A squib driver integrated circuit (IC) for driving an airbag squib is disclosed in a data sheet of a squib driver TPD2004F of Toshiba Semiconductor Company published on Sep. 11, 1998.
FIG. 3 is a simplified circuit diagram of the squib driver IC. A high-side circuit 1 includes an n-channel metal oxide semiconductor field effect transistor (MOSFET) 3 and a high-side driver 2, which is a charge-pump type. The high-side driver 2 controls a gate voltage of the MOSFET 3. A drain and a source of the MOSFET 3 are connected to a power supply terminal VBB and an output terminal SH, respectively. A low-side circuit 4 includes an n-channel MOSFET 6 and a low-side driver 5. The low-side driver 5 switches on and off the MOSFET 6. A drain and a source of the MOSFET 6 are connected to an output terminal SL and a ground terminal GND, respectively. A squib 7 (shown as a resistor in FIG. 3), which is a load, is interposed between the output terminals SH, SL.

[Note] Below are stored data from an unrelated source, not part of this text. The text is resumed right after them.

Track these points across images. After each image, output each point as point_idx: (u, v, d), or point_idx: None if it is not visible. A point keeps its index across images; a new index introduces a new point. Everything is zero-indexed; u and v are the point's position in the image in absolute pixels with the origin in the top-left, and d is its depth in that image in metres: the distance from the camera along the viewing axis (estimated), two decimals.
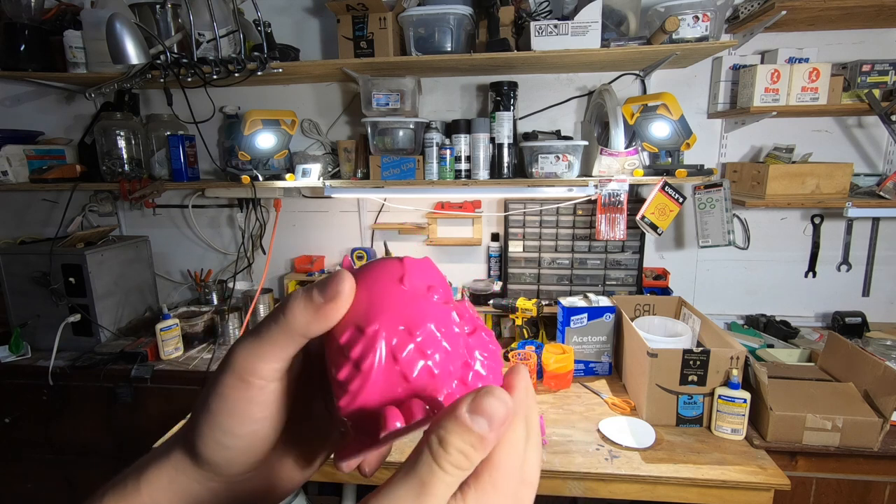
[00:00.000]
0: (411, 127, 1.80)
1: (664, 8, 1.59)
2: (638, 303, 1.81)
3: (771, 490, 1.19)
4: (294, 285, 2.09)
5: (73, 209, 2.13)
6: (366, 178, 1.92)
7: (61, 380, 1.76)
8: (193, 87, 1.88)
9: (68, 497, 1.90)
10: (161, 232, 2.26)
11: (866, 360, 1.38)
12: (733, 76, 1.82)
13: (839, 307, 1.97)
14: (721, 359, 1.35)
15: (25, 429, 1.84)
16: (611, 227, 1.81)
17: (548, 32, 1.59)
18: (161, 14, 1.82)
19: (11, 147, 1.95)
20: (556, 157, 1.75)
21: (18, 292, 1.88)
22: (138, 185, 1.91)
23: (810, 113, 1.78)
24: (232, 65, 1.69)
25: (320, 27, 1.99)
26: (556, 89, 1.95)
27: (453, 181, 1.81)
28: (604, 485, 1.24)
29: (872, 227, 1.91)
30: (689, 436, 1.37)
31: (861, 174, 1.84)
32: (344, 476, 1.34)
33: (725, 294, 2.05)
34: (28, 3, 1.81)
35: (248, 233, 2.17)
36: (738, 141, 1.93)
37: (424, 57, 1.65)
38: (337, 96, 2.06)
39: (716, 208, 1.78)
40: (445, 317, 0.25)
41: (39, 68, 1.85)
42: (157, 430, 1.41)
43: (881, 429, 1.28)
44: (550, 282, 2.00)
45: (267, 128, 1.82)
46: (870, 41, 1.79)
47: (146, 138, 2.02)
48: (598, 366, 1.71)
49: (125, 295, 2.03)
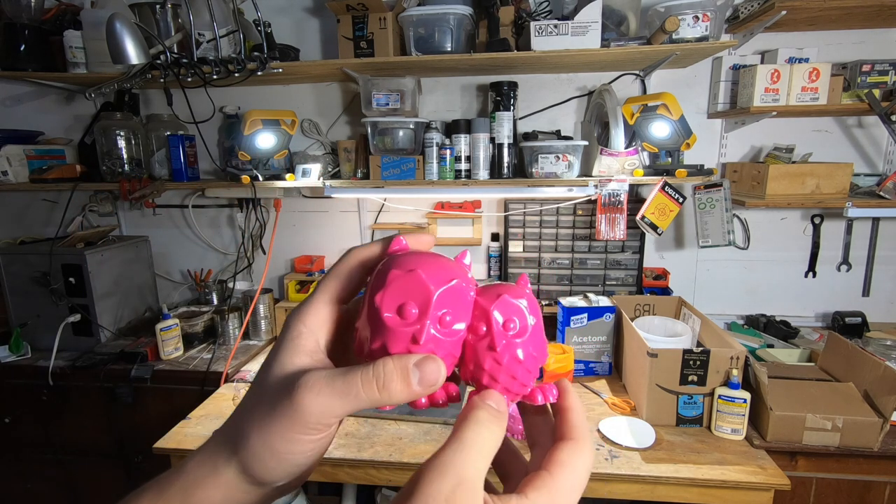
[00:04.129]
0: (411, 127, 1.80)
1: (664, 8, 1.59)
2: (638, 303, 1.81)
3: (771, 490, 1.19)
4: (294, 285, 2.09)
5: (73, 209, 2.13)
6: (366, 178, 1.92)
7: (61, 380, 1.76)
8: (193, 87, 1.88)
9: (68, 497, 1.90)
10: (161, 232, 2.26)
11: (866, 360, 1.38)
12: (733, 76, 1.82)
13: (839, 307, 1.97)
14: (721, 359, 1.35)
15: (25, 429, 1.84)
16: (611, 227, 1.81)
17: (548, 32, 1.59)
18: (161, 14, 1.82)
19: (11, 147, 1.94)
20: (556, 157, 1.75)
21: (18, 292, 1.88)
22: (138, 185, 1.91)
23: (810, 113, 1.78)
24: (232, 65, 1.69)
25: (320, 27, 1.99)
26: (556, 89, 1.95)
27: (453, 181, 1.81)
28: (604, 485, 1.24)
29: (872, 227, 1.91)
30: (689, 436, 1.37)
31: (861, 174, 1.84)
32: (344, 476, 1.34)
33: (725, 294, 2.05)
34: (28, 3, 1.81)
35: (248, 233, 2.16)
36: (738, 141, 1.93)
37: (424, 57, 1.65)
38: (337, 96, 2.06)
39: (716, 208, 1.78)
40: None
41: (39, 68, 1.85)
42: (157, 430, 1.41)
43: (881, 429, 1.28)
44: (550, 282, 2.00)
45: (267, 128, 1.82)
46: (870, 41, 1.79)
47: (146, 138, 2.02)
48: (598, 366, 1.71)
49: (125, 295, 2.03)
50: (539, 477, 0.28)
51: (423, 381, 0.26)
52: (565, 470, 0.28)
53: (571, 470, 0.28)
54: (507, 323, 0.28)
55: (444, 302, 0.27)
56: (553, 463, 0.28)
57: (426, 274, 0.27)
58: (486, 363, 0.28)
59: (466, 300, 0.28)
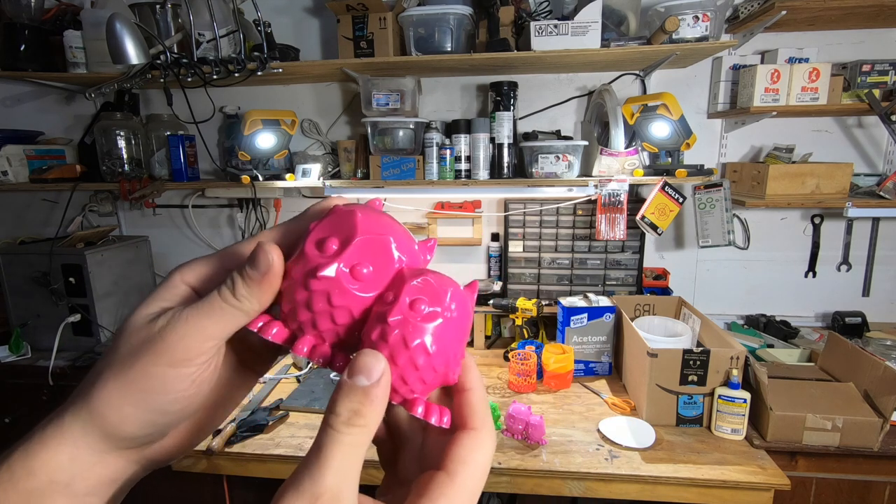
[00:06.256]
0: (411, 127, 1.80)
1: (664, 8, 1.59)
2: (638, 303, 1.81)
3: (771, 490, 1.19)
4: None
5: (73, 209, 2.13)
6: (366, 178, 1.92)
7: (61, 380, 1.76)
8: (193, 87, 1.88)
9: None
10: (161, 232, 2.26)
11: (866, 360, 1.38)
12: (733, 76, 1.82)
13: (839, 307, 1.97)
14: (721, 359, 1.35)
15: (25, 429, 1.81)
16: (611, 227, 1.81)
17: (548, 32, 1.58)
18: (161, 14, 1.82)
19: (11, 147, 1.94)
20: (556, 157, 1.75)
21: (18, 292, 1.88)
22: (138, 185, 1.91)
23: (810, 113, 1.78)
24: (232, 65, 1.69)
25: (320, 27, 1.99)
26: (556, 89, 1.95)
27: (453, 181, 1.81)
28: (604, 485, 1.24)
29: (872, 227, 1.91)
30: (689, 436, 1.37)
31: (861, 174, 1.84)
32: None
33: (725, 294, 2.05)
34: (28, 3, 1.81)
35: (248, 233, 2.16)
36: (738, 141, 1.93)
37: (424, 57, 1.65)
38: (337, 96, 2.05)
39: (716, 208, 1.78)
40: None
41: (39, 68, 1.85)
42: None
43: (881, 429, 1.28)
44: (550, 282, 2.00)
45: (267, 128, 1.82)
46: (870, 41, 1.79)
47: (146, 138, 2.02)
48: (598, 366, 1.71)
49: (125, 295, 2.03)
50: (436, 480, 0.24)
51: (256, 267, 0.24)
52: (467, 468, 0.25)
53: (474, 468, 0.25)
54: (416, 302, 0.24)
55: (367, 253, 0.25)
56: (452, 461, 0.25)
57: (362, 217, 0.25)
58: (374, 333, 0.24)
59: (391, 264, 0.26)
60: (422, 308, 0.24)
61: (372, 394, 0.22)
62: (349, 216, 0.26)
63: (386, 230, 0.26)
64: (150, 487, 1.82)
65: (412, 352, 0.24)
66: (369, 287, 0.25)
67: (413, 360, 0.24)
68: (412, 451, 0.29)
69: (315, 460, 0.21)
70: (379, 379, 0.22)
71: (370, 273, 0.25)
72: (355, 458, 0.22)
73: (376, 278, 0.25)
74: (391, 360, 0.24)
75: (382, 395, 0.23)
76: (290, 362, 1.84)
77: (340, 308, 0.24)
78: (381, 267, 0.25)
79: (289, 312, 0.25)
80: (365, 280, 0.25)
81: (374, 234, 0.25)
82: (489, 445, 0.26)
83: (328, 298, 0.24)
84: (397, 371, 0.24)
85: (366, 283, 0.25)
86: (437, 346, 0.24)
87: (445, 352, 0.25)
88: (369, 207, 0.27)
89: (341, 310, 0.25)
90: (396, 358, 0.24)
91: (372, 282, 0.25)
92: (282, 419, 1.47)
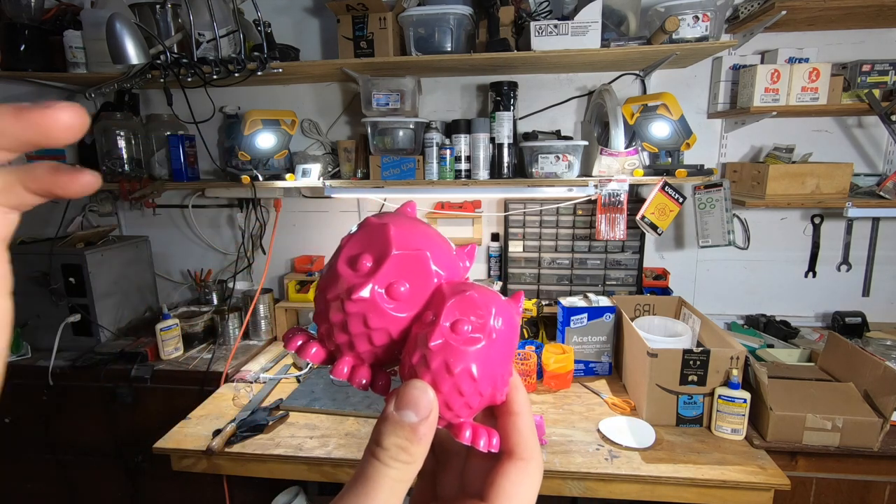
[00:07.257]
0: (411, 127, 1.80)
1: (664, 8, 1.59)
2: (638, 303, 1.81)
3: (771, 490, 1.19)
4: (294, 285, 2.09)
5: (73, 209, 2.13)
6: (366, 178, 1.92)
7: (61, 380, 1.76)
8: (193, 87, 1.88)
9: (68, 497, 1.90)
10: (161, 232, 2.25)
11: (866, 360, 1.38)
12: (733, 76, 1.82)
13: (839, 307, 1.97)
14: (721, 359, 1.35)
15: (25, 429, 1.84)
16: (611, 227, 1.81)
17: (548, 32, 1.59)
18: (161, 14, 1.82)
19: None
20: (556, 157, 1.75)
21: (18, 292, 1.86)
22: (138, 185, 1.91)
23: (810, 113, 1.78)
24: (232, 65, 1.69)
25: (320, 27, 1.99)
26: (556, 89, 1.95)
27: (453, 181, 1.81)
28: (604, 485, 1.24)
29: (872, 227, 1.91)
30: (689, 436, 1.37)
31: (861, 174, 1.84)
32: (345, 476, 1.34)
33: (725, 294, 2.05)
34: (28, 3, 1.81)
35: (248, 233, 2.16)
36: (738, 141, 1.93)
37: (424, 57, 1.65)
38: (337, 96, 2.05)
39: (716, 208, 1.78)
40: None
41: (39, 68, 1.85)
42: (156, 429, 1.41)
43: (881, 429, 1.28)
44: (550, 282, 2.00)
45: (267, 128, 1.83)
46: (870, 41, 1.79)
47: (146, 138, 2.02)
48: (598, 366, 1.71)
49: (125, 295, 2.03)
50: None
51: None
52: (511, 502, 0.23)
53: (518, 502, 0.24)
54: (458, 323, 0.23)
55: (403, 270, 0.23)
56: (498, 494, 0.23)
57: (395, 231, 0.24)
58: (414, 357, 0.23)
59: (429, 280, 0.24)
60: (464, 329, 0.23)
61: (420, 431, 0.21)
62: (382, 230, 0.24)
63: (422, 242, 0.25)
64: (150, 487, 1.82)
65: (456, 378, 0.23)
66: (407, 306, 0.24)
67: (458, 387, 0.23)
68: (454, 471, 0.27)
69: (363, 491, 0.21)
70: (427, 416, 0.21)
71: (407, 291, 0.24)
72: (401, 492, 0.21)
73: (414, 296, 0.24)
74: (434, 386, 0.23)
75: (430, 432, 0.22)
76: (290, 362, 1.83)
77: (378, 330, 0.23)
78: (418, 283, 0.24)
79: (325, 333, 0.24)
80: (402, 299, 0.24)
81: (410, 250, 0.24)
82: (537, 479, 0.25)
83: (364, 321, 0.23)
84: (442, 398, 0.23)
85: (403, 303, 0.24)
86: (482, 370, 0.23)
87: (492, 374, 0.24)
88: (402, 215, 0.26)
89: (379, 332, 0.24)
90: (440, 385, 0.23)
91: (410, 300, 0.24)
92: (282, 419, 1.47)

The MOSFET 6 is kept fully turned on (saturated) during normal operation. The MOSFET 6 is turned off, when the MOSFET 3 cannot control the load current. Thus, the MOSFET 6 is capable of interrupting the current path to the squib 7.
Less voltage is applied between the drain and the source of the MOSFET 6 during normal operation, and consequently heat produced in the MOSFET 6 is negligible. In contrast, the voltage of the power supply terminal VBB is applied almost directly between the drain and the source of the MOSFET 3, and consequently heat produced in the MOSFET 3 is considerable. Even though there are the MOSFET 3 and the MOSFET 6 in the circuit, most of heat is produced in the MOSFET 3. Thermal margin of the MOSFET 3 is reduced accordingly. In other words, the risk of thermal breakdown of the MOSFET 3 is increased. Therefore, it is required to increase the size of the MOSFET 3 to prevent thermal breakdown of the MOSFET 3 and cost competitiveness is weakened.